Task description - Scan the listing below for lines with "Dijk" in them. Give their number and nothing more.
** Data for review follows **
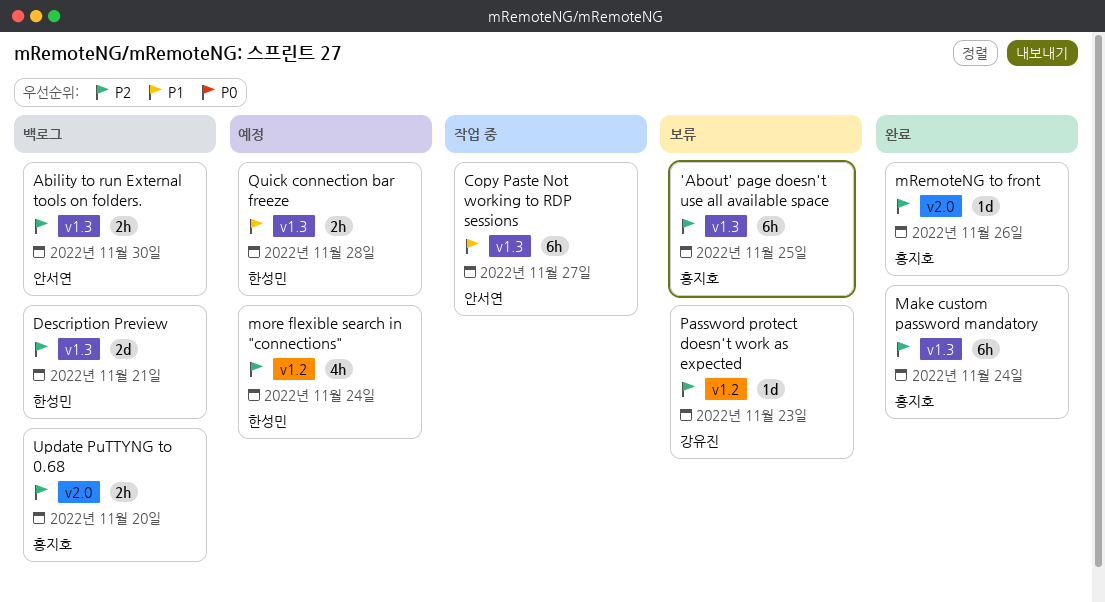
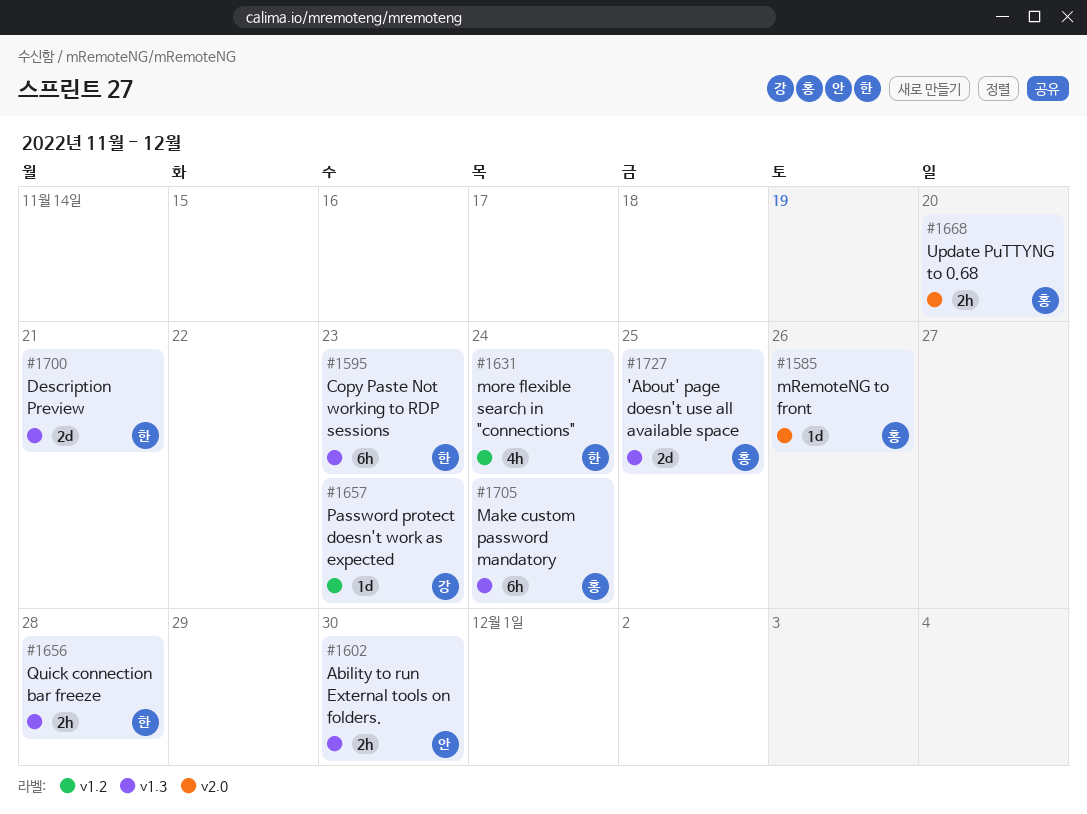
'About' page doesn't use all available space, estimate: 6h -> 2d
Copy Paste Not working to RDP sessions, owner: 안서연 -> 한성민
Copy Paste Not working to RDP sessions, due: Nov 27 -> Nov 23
** End of Data for review **
** Data for review follows **
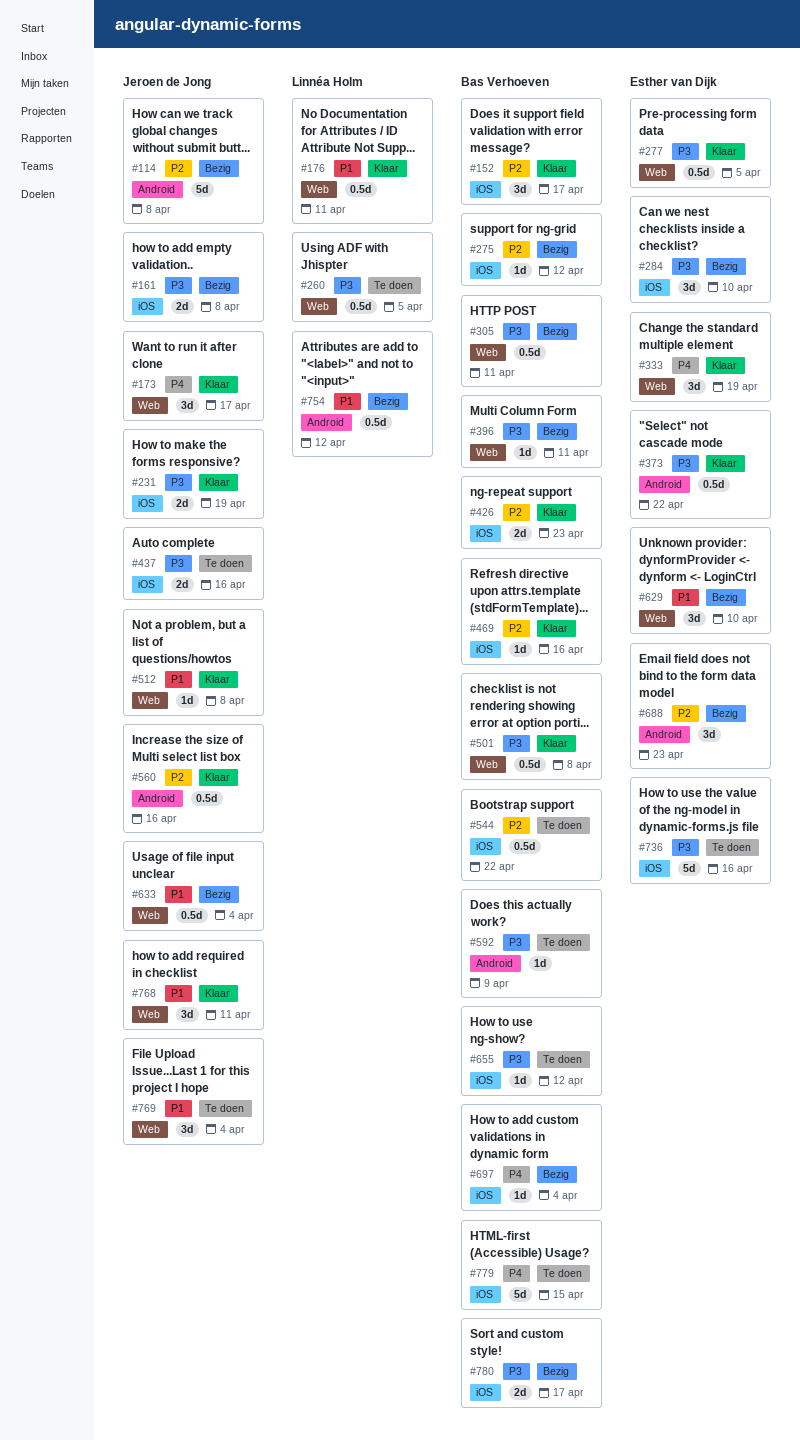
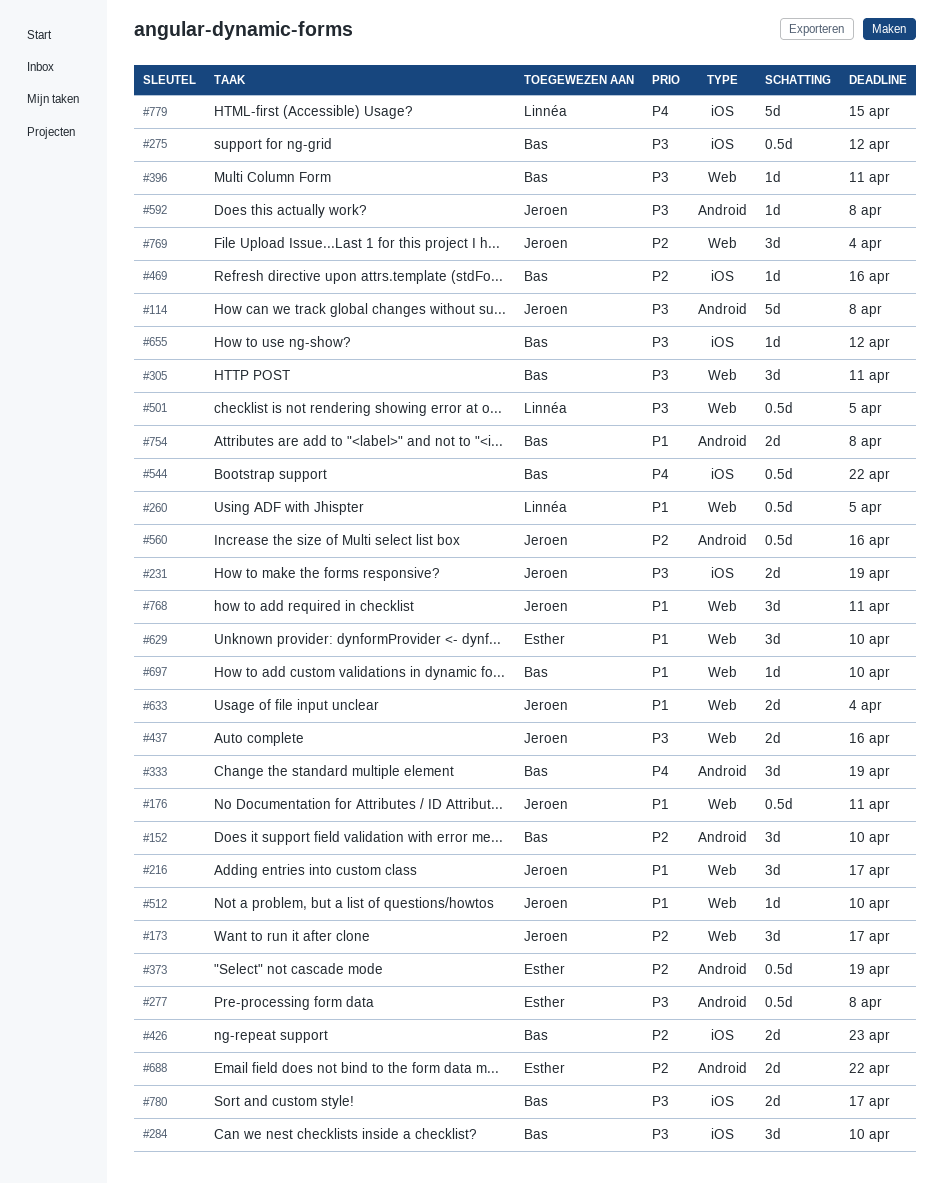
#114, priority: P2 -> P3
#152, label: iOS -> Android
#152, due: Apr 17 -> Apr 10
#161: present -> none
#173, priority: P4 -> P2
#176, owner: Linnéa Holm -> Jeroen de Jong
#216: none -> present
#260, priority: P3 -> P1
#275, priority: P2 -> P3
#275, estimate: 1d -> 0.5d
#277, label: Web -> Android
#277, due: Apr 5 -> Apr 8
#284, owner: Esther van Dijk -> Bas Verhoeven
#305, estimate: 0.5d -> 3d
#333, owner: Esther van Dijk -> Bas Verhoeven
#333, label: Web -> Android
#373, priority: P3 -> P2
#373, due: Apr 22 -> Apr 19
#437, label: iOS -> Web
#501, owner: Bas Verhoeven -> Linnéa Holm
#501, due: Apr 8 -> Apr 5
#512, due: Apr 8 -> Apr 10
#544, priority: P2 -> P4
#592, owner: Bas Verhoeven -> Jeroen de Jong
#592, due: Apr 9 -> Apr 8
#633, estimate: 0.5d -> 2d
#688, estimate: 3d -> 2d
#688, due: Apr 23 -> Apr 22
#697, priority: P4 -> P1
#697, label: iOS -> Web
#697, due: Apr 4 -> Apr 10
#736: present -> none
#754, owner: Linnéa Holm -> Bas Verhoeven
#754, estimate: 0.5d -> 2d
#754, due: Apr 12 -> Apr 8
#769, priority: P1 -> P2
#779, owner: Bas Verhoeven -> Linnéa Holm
** End of Data for review **
Response to the exercise - 2